(Stored dataset items)
###
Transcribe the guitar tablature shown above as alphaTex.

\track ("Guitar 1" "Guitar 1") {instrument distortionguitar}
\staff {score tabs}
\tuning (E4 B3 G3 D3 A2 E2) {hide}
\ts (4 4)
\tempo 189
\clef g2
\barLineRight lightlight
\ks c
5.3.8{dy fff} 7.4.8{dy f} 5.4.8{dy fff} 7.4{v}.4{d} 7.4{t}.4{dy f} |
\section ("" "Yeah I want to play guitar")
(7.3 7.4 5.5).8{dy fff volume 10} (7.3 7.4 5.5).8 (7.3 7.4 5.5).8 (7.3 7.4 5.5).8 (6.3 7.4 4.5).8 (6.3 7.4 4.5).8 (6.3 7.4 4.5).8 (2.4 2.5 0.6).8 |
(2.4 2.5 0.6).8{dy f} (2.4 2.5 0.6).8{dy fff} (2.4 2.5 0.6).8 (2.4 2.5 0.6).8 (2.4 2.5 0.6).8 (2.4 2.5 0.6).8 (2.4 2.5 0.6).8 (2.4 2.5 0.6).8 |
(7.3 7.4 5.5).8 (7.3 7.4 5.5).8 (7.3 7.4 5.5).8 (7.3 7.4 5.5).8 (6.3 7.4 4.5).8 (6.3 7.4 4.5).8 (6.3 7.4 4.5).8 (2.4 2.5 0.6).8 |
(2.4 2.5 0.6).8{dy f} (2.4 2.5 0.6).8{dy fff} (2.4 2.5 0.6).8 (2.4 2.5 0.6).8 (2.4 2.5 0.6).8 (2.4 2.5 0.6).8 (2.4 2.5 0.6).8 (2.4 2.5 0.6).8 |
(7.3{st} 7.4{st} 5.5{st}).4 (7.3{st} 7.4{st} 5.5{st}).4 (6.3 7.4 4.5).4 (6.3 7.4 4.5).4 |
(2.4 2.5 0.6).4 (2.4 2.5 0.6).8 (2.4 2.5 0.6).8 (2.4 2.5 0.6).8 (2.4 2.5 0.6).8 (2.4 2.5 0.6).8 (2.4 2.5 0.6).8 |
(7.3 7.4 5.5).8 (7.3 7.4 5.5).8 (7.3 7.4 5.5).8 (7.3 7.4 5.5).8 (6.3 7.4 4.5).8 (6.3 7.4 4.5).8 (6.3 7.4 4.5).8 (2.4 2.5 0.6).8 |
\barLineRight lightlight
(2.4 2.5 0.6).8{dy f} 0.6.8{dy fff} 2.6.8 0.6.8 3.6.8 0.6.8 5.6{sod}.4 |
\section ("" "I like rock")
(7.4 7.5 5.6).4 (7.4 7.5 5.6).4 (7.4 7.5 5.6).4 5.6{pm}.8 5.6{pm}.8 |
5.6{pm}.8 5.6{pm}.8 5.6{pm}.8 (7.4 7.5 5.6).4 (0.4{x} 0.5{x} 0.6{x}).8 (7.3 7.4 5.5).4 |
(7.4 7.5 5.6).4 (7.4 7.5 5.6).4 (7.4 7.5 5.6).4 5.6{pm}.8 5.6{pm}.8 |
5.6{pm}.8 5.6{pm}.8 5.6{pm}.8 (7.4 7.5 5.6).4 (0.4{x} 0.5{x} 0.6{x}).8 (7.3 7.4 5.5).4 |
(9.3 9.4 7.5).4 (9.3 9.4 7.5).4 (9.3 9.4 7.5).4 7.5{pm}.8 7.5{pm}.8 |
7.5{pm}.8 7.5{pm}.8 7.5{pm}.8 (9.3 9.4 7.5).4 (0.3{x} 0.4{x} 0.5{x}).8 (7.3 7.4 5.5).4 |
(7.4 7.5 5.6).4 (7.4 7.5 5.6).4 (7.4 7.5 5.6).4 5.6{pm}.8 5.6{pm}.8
###
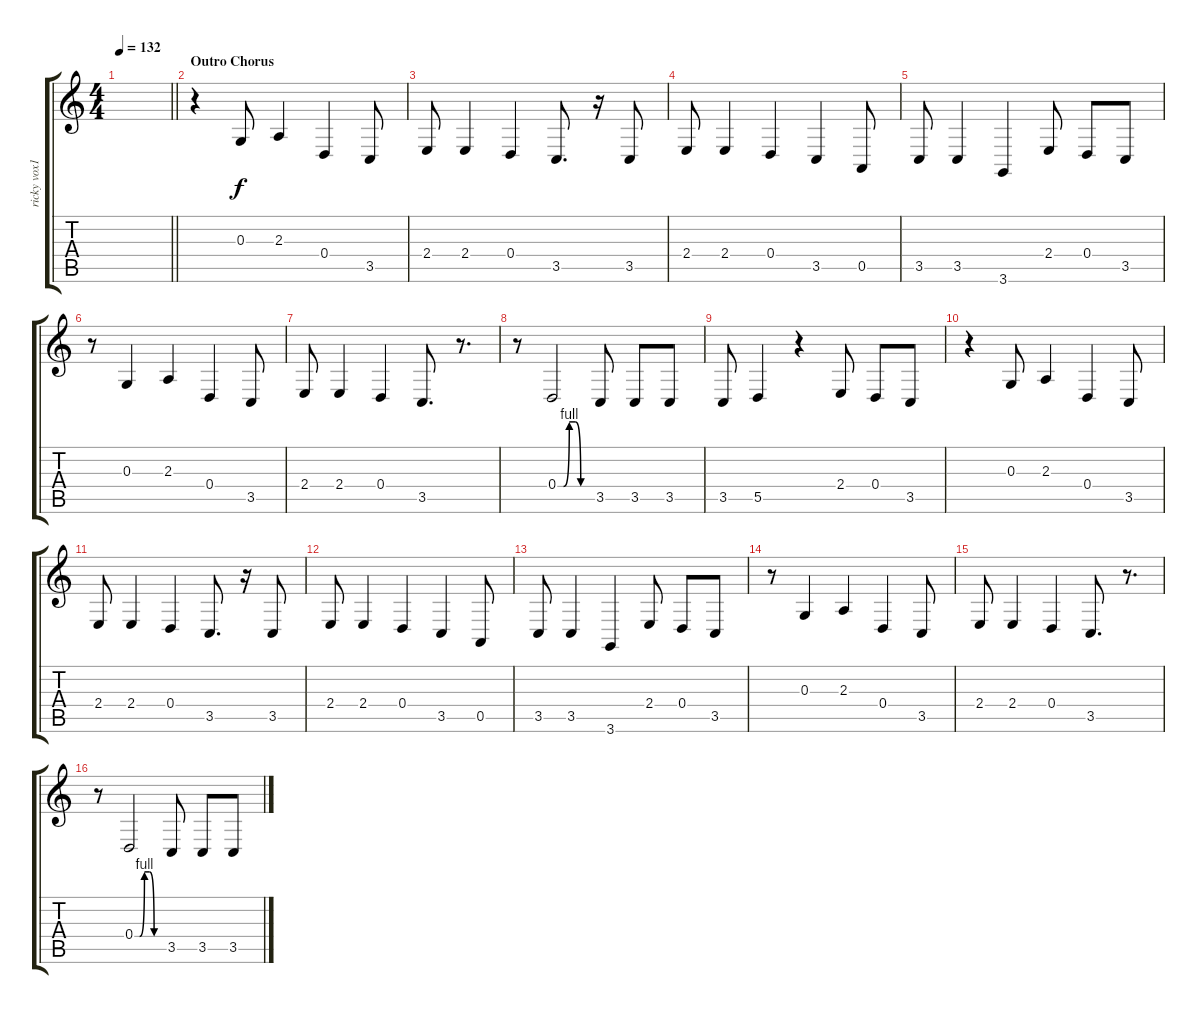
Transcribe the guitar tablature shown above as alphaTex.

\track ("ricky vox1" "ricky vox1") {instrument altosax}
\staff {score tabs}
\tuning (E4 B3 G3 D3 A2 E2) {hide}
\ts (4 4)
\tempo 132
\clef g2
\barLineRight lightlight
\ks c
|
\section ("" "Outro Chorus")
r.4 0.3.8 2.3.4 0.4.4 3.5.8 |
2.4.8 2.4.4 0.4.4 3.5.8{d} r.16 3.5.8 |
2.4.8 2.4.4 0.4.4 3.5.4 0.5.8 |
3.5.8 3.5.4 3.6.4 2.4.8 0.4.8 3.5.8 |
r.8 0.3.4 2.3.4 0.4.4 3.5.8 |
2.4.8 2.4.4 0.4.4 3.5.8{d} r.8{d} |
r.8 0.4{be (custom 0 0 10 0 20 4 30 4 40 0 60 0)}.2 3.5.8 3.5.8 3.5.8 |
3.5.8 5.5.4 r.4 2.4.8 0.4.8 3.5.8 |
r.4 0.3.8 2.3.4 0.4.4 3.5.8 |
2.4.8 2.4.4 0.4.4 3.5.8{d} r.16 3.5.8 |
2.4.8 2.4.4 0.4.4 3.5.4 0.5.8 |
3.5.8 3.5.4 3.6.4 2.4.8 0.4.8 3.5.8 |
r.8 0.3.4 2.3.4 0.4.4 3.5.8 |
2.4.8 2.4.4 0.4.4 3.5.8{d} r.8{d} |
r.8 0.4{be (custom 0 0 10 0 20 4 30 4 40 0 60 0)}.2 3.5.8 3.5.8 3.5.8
###
* **Exercise**
List every line in the data above that contains the string "track", treating uppercase and lowercase letters as different.

* **Correct answer**
\track ("Guitar 1" "Guitar 1") {instrument distortionguitar}
\track ("ricky vox1" "ricky vox1") {instrument altosax}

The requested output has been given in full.